Project

Fingerprint

Matter and energy degrade to more probable, less informative states. The larger the amounts of information processed or diffused, the more likely it is that information will degrade toward meaningless variety, like noise or information overload, or sterile uniformity — Orrin Klapp

Fingerprint is a general purpose data integrity tool that uses cryptographic hashes to detect changes in files and directory trees. The fingerprint command scans a directory tree and generates a fingerprint file containing the names and cryptographic hashes of the files in the tree. This snapshot can be later used to generate a list of files that have been created, deleted or modified. If so much as a single bit in the file data has changed, Fingerprint will detect it.

Traditionally, the only way to preserve data was to take regular backups and hope that any unwanted changes that occurred would be major, obvious ones (such as loss of the disk). This approach means trusting all the software to which the data is exposed: operating systems, backup software, communications software, compression software, encryption software, and archiving software.

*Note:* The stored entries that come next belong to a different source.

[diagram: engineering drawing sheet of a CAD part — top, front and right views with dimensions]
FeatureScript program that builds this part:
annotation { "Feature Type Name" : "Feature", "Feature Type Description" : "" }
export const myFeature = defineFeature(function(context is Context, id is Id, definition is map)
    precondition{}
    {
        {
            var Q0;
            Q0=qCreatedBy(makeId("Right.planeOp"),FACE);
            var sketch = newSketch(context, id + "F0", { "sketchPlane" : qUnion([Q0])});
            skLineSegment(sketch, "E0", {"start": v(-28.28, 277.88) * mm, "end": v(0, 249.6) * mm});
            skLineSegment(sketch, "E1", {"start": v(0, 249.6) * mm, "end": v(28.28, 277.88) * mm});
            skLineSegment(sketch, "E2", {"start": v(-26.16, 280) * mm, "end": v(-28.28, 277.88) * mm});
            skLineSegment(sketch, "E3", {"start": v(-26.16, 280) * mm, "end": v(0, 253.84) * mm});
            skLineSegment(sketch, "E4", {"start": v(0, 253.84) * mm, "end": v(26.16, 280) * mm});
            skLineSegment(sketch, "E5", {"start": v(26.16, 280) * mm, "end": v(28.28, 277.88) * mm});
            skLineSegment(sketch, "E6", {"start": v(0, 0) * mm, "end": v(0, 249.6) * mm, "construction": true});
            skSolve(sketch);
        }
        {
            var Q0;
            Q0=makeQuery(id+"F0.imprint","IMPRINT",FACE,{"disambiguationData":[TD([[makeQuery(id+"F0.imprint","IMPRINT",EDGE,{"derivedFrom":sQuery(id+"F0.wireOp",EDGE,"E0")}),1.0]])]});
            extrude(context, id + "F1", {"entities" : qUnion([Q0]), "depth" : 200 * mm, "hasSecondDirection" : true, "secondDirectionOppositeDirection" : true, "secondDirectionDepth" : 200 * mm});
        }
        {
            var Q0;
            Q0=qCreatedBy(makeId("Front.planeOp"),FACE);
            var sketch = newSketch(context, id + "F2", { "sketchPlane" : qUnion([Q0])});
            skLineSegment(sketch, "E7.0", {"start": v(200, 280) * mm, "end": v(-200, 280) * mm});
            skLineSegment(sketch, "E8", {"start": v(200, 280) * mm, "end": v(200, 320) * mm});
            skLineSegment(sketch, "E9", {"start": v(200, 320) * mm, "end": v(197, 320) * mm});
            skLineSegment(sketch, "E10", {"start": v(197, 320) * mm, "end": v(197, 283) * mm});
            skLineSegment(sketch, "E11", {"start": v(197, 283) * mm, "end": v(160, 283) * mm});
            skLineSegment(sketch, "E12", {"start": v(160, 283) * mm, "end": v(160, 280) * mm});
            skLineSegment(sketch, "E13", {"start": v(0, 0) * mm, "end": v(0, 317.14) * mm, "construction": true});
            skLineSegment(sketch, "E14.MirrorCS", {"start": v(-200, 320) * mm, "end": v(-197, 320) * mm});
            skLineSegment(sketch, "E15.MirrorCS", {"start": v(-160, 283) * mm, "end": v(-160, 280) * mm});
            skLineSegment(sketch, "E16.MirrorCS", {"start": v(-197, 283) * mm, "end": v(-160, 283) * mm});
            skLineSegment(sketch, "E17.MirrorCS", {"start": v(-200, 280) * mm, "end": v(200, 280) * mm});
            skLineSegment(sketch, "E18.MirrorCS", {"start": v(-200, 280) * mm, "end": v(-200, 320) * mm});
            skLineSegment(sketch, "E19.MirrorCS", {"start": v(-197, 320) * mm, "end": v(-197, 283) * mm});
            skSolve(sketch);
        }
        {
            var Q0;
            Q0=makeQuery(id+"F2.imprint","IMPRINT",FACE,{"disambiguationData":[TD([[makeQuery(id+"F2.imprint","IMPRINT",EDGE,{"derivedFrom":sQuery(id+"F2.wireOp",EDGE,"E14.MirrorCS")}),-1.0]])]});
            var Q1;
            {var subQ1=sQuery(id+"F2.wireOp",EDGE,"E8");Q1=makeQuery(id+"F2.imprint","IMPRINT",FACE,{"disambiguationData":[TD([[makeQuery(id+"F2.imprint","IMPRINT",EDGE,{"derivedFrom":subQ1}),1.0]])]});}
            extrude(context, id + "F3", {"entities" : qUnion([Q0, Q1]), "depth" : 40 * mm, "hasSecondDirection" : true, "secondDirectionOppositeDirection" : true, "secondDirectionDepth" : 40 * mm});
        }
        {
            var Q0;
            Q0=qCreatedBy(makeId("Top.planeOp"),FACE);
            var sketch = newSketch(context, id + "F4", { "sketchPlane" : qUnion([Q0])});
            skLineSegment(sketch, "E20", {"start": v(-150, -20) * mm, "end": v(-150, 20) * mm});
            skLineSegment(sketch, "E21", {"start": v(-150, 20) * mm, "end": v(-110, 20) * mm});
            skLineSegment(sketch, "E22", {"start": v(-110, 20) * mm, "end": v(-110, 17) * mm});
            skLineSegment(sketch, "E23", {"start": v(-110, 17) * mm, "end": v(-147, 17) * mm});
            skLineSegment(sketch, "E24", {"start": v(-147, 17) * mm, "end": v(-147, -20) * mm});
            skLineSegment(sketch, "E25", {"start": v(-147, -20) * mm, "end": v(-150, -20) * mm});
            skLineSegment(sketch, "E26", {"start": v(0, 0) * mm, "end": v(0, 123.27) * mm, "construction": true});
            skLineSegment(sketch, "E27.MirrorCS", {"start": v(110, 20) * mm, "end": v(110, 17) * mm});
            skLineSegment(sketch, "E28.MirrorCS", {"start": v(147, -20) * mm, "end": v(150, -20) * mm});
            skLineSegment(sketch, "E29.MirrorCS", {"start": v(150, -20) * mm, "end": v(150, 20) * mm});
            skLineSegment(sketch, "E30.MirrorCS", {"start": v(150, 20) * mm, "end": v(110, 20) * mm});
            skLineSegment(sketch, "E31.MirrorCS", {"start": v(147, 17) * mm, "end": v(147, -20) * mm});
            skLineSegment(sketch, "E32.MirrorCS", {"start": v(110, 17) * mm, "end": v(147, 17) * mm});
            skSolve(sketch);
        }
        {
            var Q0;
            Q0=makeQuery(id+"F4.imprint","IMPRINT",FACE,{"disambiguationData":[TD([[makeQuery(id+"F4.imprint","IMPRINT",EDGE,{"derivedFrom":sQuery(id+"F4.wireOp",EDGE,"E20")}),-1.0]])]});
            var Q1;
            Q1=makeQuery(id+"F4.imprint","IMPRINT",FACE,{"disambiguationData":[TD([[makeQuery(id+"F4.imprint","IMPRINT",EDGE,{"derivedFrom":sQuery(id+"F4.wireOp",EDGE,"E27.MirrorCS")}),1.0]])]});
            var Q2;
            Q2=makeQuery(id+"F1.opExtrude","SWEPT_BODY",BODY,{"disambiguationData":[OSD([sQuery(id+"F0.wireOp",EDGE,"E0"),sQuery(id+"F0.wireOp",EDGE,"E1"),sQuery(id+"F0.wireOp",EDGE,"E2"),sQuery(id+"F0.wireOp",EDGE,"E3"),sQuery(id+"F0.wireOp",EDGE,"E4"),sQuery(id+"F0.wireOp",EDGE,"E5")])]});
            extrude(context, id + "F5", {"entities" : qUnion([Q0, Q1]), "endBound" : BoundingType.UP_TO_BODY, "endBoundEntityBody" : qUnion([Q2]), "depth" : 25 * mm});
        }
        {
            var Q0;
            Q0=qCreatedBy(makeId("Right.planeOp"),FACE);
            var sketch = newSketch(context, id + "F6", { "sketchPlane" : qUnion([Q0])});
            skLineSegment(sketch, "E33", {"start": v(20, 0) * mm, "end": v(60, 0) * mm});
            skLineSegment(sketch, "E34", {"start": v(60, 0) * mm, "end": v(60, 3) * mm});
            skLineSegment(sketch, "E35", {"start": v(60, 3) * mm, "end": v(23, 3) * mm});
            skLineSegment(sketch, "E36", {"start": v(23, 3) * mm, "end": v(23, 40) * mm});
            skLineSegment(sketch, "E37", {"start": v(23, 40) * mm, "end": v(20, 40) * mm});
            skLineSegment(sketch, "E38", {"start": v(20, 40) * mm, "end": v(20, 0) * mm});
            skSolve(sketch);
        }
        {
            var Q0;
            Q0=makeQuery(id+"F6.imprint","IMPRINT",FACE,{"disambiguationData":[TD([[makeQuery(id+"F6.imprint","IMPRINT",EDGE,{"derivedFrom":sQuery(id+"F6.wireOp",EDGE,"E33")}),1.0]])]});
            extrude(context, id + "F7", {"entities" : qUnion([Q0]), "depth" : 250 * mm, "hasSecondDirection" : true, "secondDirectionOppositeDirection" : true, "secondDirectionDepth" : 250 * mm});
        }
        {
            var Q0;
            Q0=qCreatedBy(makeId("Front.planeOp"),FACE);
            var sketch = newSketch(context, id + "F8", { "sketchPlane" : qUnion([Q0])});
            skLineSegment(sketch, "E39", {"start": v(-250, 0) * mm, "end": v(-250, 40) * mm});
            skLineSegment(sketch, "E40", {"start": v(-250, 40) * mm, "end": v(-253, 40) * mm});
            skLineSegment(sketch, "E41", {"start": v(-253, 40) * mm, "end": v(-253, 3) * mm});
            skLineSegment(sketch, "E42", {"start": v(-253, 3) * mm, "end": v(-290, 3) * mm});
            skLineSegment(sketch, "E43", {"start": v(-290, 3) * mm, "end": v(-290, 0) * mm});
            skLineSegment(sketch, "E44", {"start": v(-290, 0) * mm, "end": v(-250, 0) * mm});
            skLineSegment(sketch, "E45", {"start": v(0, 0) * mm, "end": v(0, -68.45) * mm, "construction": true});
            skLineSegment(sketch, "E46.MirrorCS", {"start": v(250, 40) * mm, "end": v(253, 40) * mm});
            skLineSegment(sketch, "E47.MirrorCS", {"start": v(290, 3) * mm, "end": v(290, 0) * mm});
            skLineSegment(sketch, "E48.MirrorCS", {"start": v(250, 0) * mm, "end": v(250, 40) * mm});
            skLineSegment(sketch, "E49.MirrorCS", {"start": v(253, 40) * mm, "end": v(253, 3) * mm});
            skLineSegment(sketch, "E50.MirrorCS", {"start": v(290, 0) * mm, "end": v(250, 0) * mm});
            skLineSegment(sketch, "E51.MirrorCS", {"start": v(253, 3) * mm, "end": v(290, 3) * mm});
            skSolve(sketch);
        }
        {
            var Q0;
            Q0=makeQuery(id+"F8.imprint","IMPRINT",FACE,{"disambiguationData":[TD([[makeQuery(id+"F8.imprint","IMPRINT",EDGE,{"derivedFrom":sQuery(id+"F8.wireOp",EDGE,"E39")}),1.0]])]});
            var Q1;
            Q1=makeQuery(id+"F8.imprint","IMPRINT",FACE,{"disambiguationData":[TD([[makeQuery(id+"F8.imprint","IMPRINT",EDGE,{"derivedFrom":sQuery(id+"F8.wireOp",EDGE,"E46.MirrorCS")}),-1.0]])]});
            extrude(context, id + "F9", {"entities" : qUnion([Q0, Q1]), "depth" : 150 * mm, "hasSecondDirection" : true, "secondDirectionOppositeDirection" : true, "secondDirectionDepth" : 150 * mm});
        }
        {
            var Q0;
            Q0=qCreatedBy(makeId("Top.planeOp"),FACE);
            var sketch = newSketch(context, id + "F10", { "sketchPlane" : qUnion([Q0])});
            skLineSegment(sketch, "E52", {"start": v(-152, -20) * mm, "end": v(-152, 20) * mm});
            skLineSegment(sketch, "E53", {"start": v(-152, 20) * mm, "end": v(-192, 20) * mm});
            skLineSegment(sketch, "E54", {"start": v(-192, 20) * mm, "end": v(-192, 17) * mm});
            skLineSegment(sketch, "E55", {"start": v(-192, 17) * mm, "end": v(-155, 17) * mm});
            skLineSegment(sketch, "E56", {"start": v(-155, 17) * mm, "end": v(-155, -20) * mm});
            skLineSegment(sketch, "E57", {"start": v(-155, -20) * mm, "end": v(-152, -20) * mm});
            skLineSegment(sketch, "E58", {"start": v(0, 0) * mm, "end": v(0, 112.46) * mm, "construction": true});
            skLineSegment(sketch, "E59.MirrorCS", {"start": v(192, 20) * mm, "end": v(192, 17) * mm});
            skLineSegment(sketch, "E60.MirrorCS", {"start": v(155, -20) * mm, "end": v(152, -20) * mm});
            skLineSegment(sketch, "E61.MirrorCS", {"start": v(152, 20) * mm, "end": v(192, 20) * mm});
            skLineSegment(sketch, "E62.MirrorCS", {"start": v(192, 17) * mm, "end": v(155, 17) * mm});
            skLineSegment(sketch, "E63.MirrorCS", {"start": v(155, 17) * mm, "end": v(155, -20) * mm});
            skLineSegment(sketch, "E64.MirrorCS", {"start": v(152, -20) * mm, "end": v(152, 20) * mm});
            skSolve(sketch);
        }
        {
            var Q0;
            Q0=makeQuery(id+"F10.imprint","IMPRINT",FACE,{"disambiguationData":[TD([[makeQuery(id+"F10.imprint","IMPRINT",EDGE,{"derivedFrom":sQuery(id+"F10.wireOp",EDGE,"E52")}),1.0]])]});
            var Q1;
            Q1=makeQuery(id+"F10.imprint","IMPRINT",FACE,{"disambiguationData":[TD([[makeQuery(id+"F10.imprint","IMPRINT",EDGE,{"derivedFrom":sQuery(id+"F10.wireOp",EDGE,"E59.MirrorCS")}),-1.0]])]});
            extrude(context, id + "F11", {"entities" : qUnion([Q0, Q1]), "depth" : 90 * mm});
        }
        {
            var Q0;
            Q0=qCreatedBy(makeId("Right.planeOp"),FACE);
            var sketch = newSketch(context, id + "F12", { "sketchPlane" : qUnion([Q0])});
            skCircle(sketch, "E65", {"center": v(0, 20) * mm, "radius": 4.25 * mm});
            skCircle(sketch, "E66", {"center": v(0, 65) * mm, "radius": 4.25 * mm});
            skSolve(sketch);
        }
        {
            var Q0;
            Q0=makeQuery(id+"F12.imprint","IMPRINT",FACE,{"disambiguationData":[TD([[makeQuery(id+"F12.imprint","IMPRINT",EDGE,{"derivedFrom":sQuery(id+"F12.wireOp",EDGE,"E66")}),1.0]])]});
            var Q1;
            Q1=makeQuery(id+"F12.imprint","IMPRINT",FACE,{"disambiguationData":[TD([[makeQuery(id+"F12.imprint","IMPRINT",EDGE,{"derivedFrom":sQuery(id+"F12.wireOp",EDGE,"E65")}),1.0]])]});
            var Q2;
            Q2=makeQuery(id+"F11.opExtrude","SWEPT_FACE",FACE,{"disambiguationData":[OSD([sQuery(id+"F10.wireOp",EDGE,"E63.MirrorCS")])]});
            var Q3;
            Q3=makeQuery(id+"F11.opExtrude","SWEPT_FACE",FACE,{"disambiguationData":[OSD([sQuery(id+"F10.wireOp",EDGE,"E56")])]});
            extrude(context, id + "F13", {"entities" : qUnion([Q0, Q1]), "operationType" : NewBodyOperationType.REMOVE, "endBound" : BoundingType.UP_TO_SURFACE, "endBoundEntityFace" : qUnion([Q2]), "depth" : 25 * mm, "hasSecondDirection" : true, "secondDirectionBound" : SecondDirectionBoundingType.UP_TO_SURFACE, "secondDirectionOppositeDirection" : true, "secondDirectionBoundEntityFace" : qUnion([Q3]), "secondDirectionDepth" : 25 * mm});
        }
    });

Unfortunately, each of these systems is highly complex and can inflict all kinds of damage on data, much of the damage undetectable to humans. Fingerprint allows data to be monitored, detecting even the change of a single bit.

Development Status

Features

Fingerprint can be used for:

A companion app is available in the Mac App Store. Purchasing this app helps fund the open source software development.

Motivation

As the world becomes further entrenched in digital data and storage, the accuracy and correctness of said data is going to become a bigger problem. As humans create information, we are ultimately decreasing the amount of entropy in the universe. By the second law of thermodynamics, when a closed system moves from "the least to the most probable, from differentiation to sameness, from ordered individuality to a kind of chaos," (Thomas Pynchon) the only logical conclusion is that what we consider to be important data is destined to become meaningless noise in the sands of time.

When I first suffered data-loss, it wasn't catastrophic - it was the slow deterioration of a drive which silently corrupted many files. After this event, I wanted a tool which would allow me to minimize the chance of this happening in the future. When I take a backup now, I also make a fingerprint. If I ever need to restore from backup, I can be confident the data is as it was when it was backed up.

As fingerprint provides a fast way to compare the files, I've also extended it to find duplicates within one or more fingerprints. This is useful for de-duplicating your home directory and I've also used it when marking assignments to find blatant copying.

In cases where I've been concerned about the migration of data (e.g. copying my entire home directory from one system to another), I've used fingerprint to generate a transcript on the source machine, and then run it on the destination machine, to reassure me that the data was copied correctly and completely.

Usage

Please browse the source code index or refer to the guides below.

Getting Started

This guide explains how to use fingerprint gem.

Use Cases

This guide explains some typical use cases for fingerprint and how to implement them.

RSpec Integration

This guide explains how fingerprint can be used with RSpec to compare files.

Todo

Contributing

We welcome contributions to this project.

  1. Fork it.
  2. Create your feature branch (git checkout -b my-new-feature).
  3. Commit your changes (git commit -am 'Add some feature').
  4. Push to the branch (git push origin my-new-feature).
  5. Create new Pull Request.

License

Released under the MIT license.

Copyright, 2019, by Samuel G. D. Williams.

Permission is hereby granted, free of charge, to any person obtaining a copy of this software and associated documentation files (the "Software"), to deal in the Software without restriction, including without limitation the rights to use, copy, modify, merge, publish, distribute, sublicense, and/or sell copies of the Software, and to permit persons to whom the Software is furnished to do so, subject to the following conditions:

The above copyright notice and this permission notice shall be included in all copies or substantial portions of the Software.

THE SOFTWARE IS PROVIDED "AS IS", WITHOUT WARRANTY OF ANY KIND, EXPRESS OR IMPLIED, INCLUDING BUT NOT LIMITED TO THE WARRANTIES OF MERCHANTABILITY, FITNESS FOR A PARTICULAR PURPOSE AND NONINFRINGEMENT. IN NO EVENT SHALL THE AUTHORS OR COPYRIGHT HOLDERS BE LIABLE FOR ANY CLAIM, DAMAGES OR OTHER LIABILITY, WHETHER IN AN ACTION OF CONTRACT, TORT OR OTHERWISE, ARISING FROM, OUT OF OR IN CONNECTION WITH THE SOFTWARE OR THE USE OR OTHER DEALINGS IN THE SOFTWARE.